Why passivity is unacceptable
By Natalie Serafini, Opinions Editor
“First they came for the Jews and I did not speak out—because I was not a Jew. Then they came for the communists and I did not speak out—because I was not a communist. Then they came for the trade unionists and I did not speak out—because I was not a trade unionist. Then they came for me—and there was no one left to speak out for me.”
If you and I disagree about something, I truly don’t mind. I mean, if we have a difference in beliefs, I don’t have a problem with the fact that we think differently. I can’t guarantee that I won’t think you’re a jerk-wad, but I appreciate when people are opinionated. Without conflicting opinions, society is in danger of stagnation. Instead, what I can’t stand in people is passivity.
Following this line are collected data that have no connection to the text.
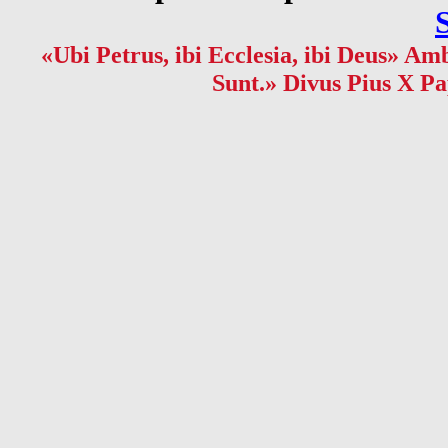
«Ubi Petrus, ibi Ecclesia, ibi Deus» Amb
Sunt.» Divus Pius X Pa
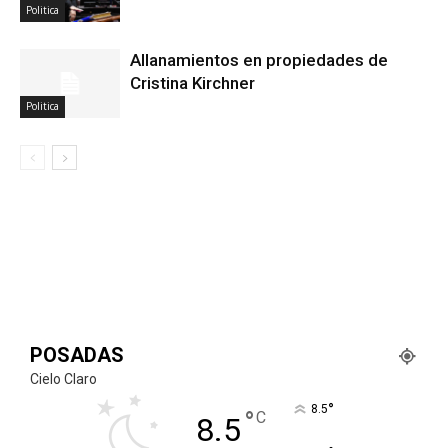
Politica
Allanamientos en propiedades de
Cristina Kirchner
Politica
POSADAS
Cielo Claro
°
8.5
°
C
8.5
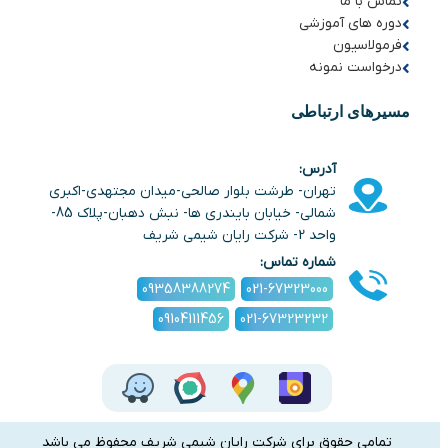
تماس با ما
دوره های آموزشی
فرمولاسیون
درخواست نمونه
مسیرهای ارتباطی
آدرس:
تهران- طرشت بلوار صالحی-میدان مجتهدی-اکبری
شمالی- خیابان بایندری ها- نبش دهبان-پلاک 85-
واحد 2- شرکت رایان شیمی شریف
شماره تماس:
09358388274
021-67323000
09104111456
021-67323232
تمامی حقوق برای شرکت رایان شیمی شریف محفوظ می باشد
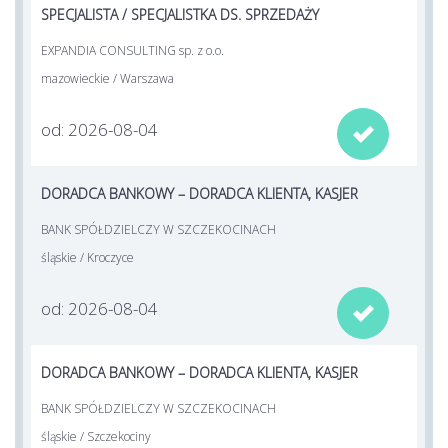
SPECJALISTA / SPECJALISTKA DS. SPRZEDAŻY
EXPANDIA CONSULTING sp. z o.o.
mazowieckie / Warszawa
od: 2026-08-04

DORADCA BANKOWY – DORADCA KLIENTA, KASJER
BANK SPÓŁDZIELCZY W SZCZEKOCINACH
śląskie / Kroczyce
od: 2026-08-04

DORADCA BANKOWY – DORADCA KLIENTA, KASJER
BANK SPÓŁDZIELCZY W SZCZEKOCINACH
śląskie / Szczekociny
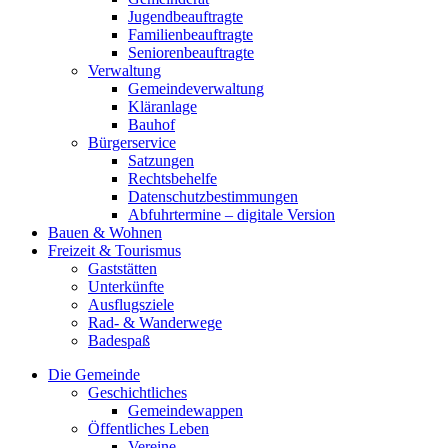
Jugendbeauftragte
Familienbeauftragte
Seniorenbeauftragte
Verwaltung
Gemeindeverwaltung
Kläranlage
Bauhof
Bürgerservice
Satzungen
Rechtsbehelfe
Datenschutzbestimmungen
Abfuhrtermine – digitale Version
Bauen & Wohnen
Freizeit & Tourismus
Gaststätten
Unterkünfte
Ausflugsziele
Rad- & Wanderwege
Badespaß
Die Gemeinde
Geschichtliches
Gemeindewappen
Öffentliches Leben
Vereine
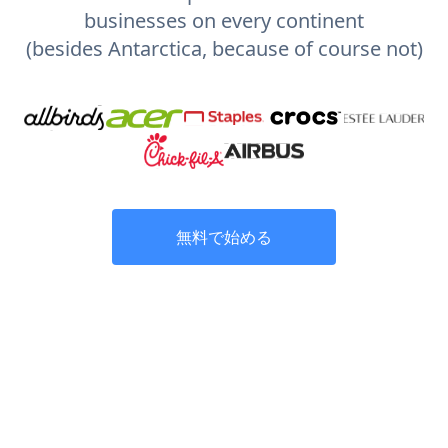
businesses on every continent
(besides Antarctica, because of course not)
無料で始める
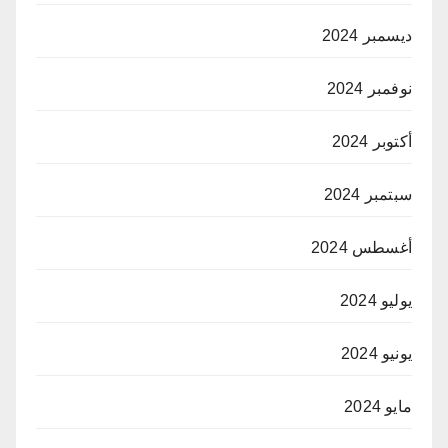
ديسمبر 2024
نوفمبر 2024
أكتوبر 2024
سبتمبر 2024
أغسطس 2024
يوليو 2024
يونيو 2024
مايو 2024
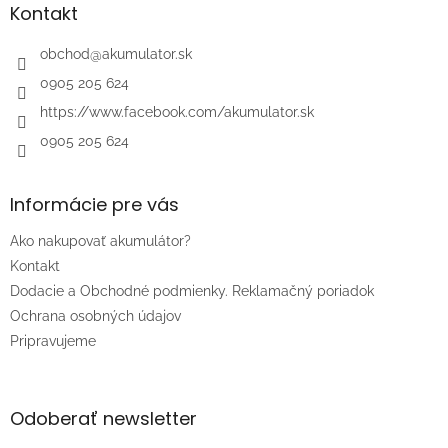
ä
Kontakt
t
i
obchod
@
akumulator.sk
e
0905 205 624
https://www.facebook.com/akumulator.sk
0905 205 624
Informácie pre vás
Ako nakupovať akumulátor?
Kontakt
Dodacie a Obchodné podmienky. Reklamačný poriadok
Ochrana osobných údajov
Pripravujeme
Odoberať newsletter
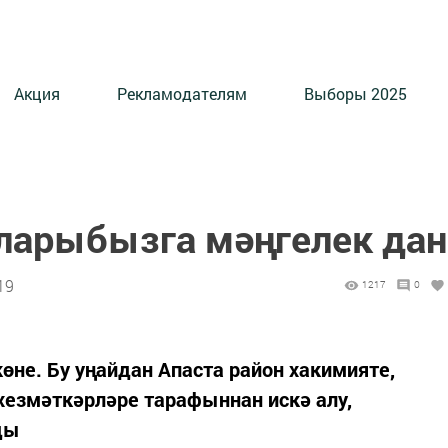
Акция
Рекламодателям
Выборы 2025
ларыбызга мәңгелек дан
19
1217
0
өне. Бу уңайдан Апаста район хакимияте,
 хезмәткәрләре тарафыннан искә алу,
ды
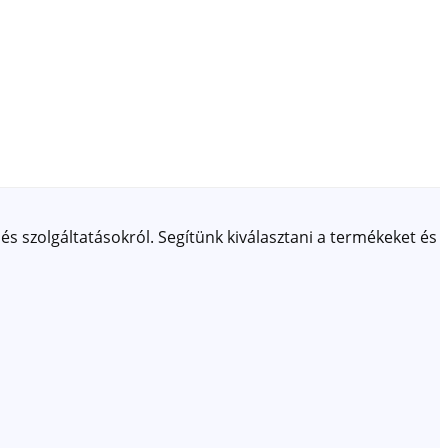
és szolgáltatásokról. Segítünk kiválasztani a termékeket és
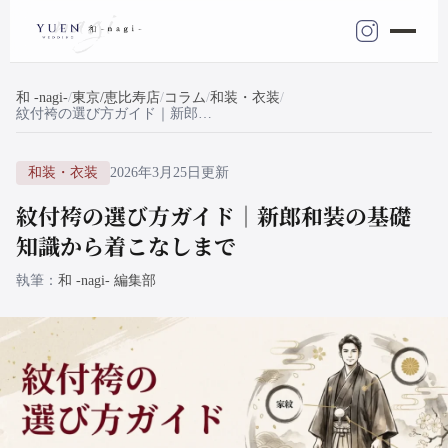
和 -nagi-
東京/恵比寿店
コラム
和装・衣装
紋付袴の選び方ガイド｜新郎和装の基礎知識から着こなしまで
和装・衣装
2026年3月25日更新
紋付袴の選び方ガイド｜新郎和装の基礎
知識から着こなしまで
執筆
和 -nagi- 編集部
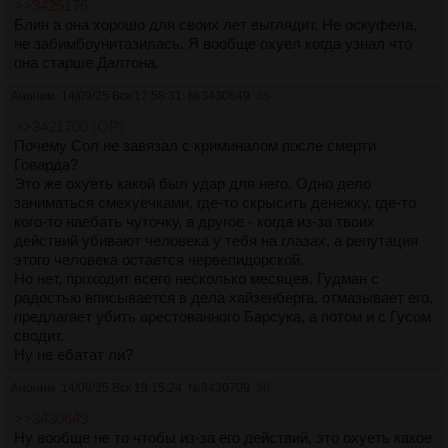
>>3425176
Блин а она хорошо для своих лет выглядит. Не оскуфела,
не забимбоунитазилась. Я вообще охуел когда узнал что
она старше Далтона.
Аноним
14/09/25 Вск 17:58:31
№
3430649
35
>>3421700 (OP)
Почему Сол не завязал с криминалом после смерти
Говарда?
Это же охуеть какой был удар для него. Одно дело
заниматься смехуёчками, где-то скрысить денежку, где-то
кого-то наебать чуточку, а другое - когда из-за твоих
действий убивают человека у тебя на глазах, а репутация
этого человека остается червепидорской.
Но нет, проходит всего несколько месяцев, Гудман с
радостью вписывается в дела хайзенберга, отмазывает его,
предлагает убить арестованного Барсука, а потом и с Гусом
сводит.
Ну не ебатат ли?
Аноним
14/09/25 Вск 19:15:24
№
3430709
36
>>3430649
Ну вообще не то чтобы из-за его действий, это охуеть какое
I understand that most people don’t get as angry about everything as I do. I also get that I, like many others, am oblivious to many issues, that I don’t always make the right choices, and that I can’t possibly take on every global injustice. But I can try: I can try to be aware; I can try to care if I don’t already; and I can try to do something, however insignificant.
This is why passivity is so frustrating to me. If people are aware of and care about an issue, ignoring the problem demonstrates a lack of integrity. If they purposely avoid educating themselves, they are guilty of ignorance.
The excuses given are often that we “should agree to disagree” and “can’t constantly be fighting every battle.” It’s true that society will most likely never come to an agreement on every subject, and that one person taking on every injustice isn’t realistic. Nonetheless, there are too many people doing too little.
We don’t have to protest, and we don’t have to fight every battle. But many people don’t fight any battles. Never mind fighting a battle—fighting suggests getting off your ass and actually protesting or sacrificing something. How about supporting an issue? How about saying to yourself, “Hey! I don’t like sweatshops! I should find companies that don’t employ sweatshops, and support those companies.” It’s easy to vote with your dollar. People in the States are doing it in droves over Chick-fil-A’s blatant support of anti-gay agendas. To not do anything because it’s more convenient is inexcusable.
Agreeing to disagree is no position at all; it’s not even an attempt at neutrality in instances where people’s rights are being infringed upon. You cannot justify standing by when you could easily do something, no matter how seemingly insignificant. To shrug and say “We can’t fight every battle” or “Let’s agree to disagree” is to abdicate responsibility. If each of us only fights the battles that affect us, no one will ever have the power to make a difference.